## [Goal]
Copy the listing below word for word, from its start through the line containing "പെണ്മക്കളിലെ". Leave the pictures out.

------------------------

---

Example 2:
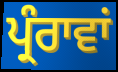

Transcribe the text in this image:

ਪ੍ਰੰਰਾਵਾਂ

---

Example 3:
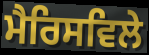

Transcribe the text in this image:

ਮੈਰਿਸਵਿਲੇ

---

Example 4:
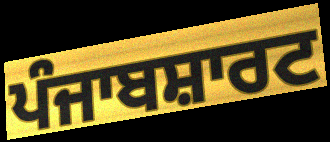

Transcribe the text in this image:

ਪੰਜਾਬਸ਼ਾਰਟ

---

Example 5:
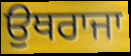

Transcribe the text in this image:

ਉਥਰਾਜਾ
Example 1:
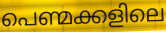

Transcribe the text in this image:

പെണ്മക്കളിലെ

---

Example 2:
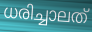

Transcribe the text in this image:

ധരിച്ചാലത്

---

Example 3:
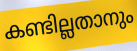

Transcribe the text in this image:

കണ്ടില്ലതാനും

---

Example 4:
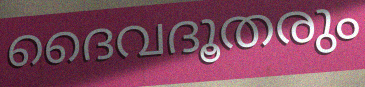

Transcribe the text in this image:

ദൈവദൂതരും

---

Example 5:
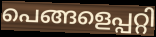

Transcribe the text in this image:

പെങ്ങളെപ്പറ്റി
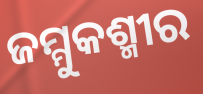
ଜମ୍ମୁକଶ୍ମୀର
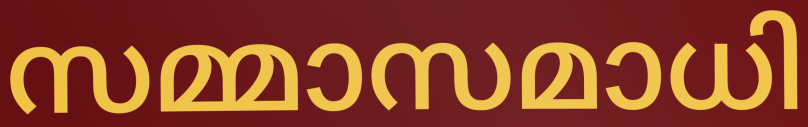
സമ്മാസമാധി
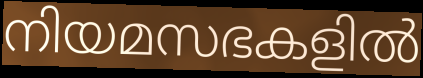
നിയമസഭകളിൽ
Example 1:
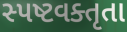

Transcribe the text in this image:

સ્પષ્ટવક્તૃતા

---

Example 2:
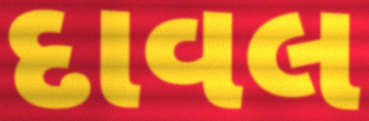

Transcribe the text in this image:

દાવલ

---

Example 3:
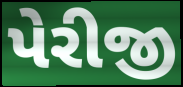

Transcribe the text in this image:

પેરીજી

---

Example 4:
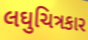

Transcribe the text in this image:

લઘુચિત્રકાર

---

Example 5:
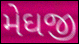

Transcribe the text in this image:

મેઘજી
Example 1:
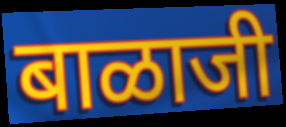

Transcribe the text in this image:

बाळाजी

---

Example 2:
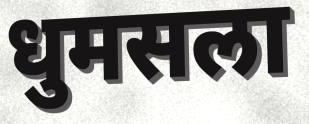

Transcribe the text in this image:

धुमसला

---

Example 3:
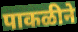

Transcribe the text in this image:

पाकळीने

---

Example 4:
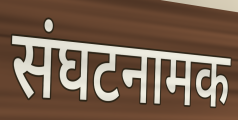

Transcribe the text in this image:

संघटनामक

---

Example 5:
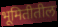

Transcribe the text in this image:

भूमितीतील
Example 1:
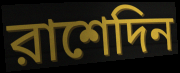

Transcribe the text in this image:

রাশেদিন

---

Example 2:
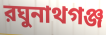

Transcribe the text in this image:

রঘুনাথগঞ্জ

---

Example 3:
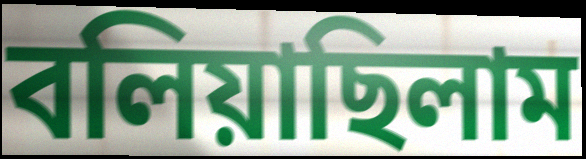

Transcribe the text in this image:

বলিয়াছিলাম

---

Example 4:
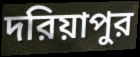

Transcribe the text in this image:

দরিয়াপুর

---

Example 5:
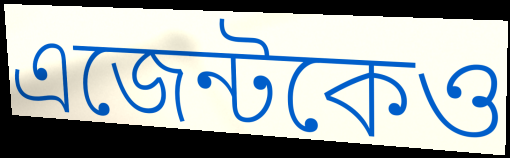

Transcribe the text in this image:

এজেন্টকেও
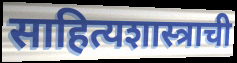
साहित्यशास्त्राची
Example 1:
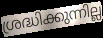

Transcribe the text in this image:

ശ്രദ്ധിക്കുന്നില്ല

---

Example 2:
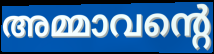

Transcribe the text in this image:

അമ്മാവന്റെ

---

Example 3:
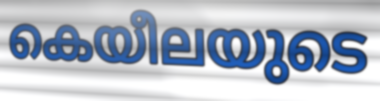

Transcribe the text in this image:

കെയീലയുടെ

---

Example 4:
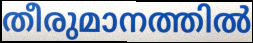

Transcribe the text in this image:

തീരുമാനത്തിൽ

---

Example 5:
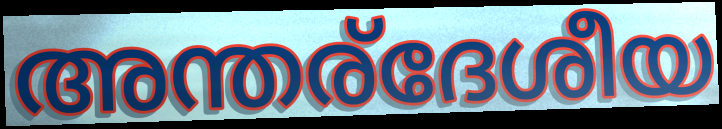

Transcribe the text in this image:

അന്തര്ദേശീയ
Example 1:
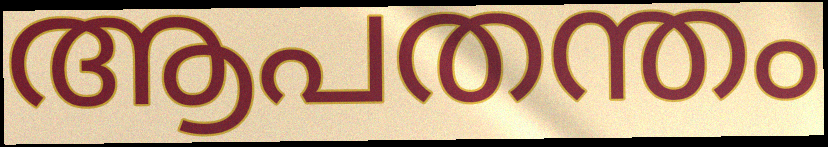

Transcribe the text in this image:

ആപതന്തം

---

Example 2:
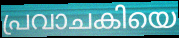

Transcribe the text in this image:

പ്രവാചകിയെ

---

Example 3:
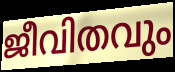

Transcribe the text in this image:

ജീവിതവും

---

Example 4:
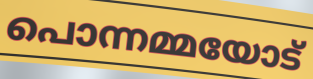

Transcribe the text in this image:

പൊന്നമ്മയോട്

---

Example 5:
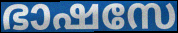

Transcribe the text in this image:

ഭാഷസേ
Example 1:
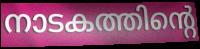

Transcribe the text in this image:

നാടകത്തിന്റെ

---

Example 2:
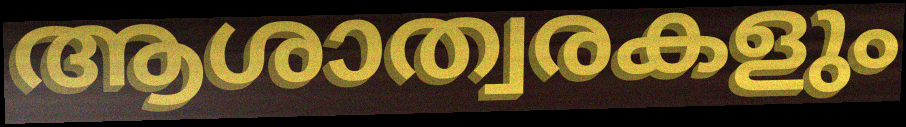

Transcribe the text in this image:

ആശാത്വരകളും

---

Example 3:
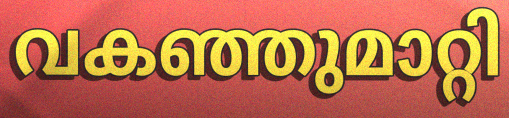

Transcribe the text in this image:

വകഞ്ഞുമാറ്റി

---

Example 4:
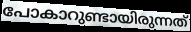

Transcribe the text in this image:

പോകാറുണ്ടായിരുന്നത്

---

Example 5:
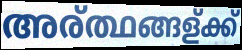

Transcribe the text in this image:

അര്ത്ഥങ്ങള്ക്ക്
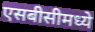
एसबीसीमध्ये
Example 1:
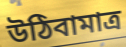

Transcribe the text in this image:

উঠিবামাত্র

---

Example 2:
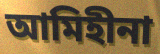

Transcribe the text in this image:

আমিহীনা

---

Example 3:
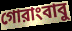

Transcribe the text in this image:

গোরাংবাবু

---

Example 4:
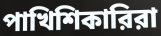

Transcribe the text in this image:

------------------------

## [In response]
---

Example 2:

Transcribe the text in this image:

ਪ੍ਰੰਰਾਵਾਂ

---

Example 3:

Transcribe the text in this image:

ਮੈਰਿਸਵਿਲੇ

---

Example 4:

Transcribe the text in this image:

ਪੰਜਾਬਸ਼ਾਰਟ

---

Example 5:

Transcribe the text in this image:

ਉਥਰਾਜਾ
Example 1:

Transcribe the text in this image:

പെണ്മക്കളിലെ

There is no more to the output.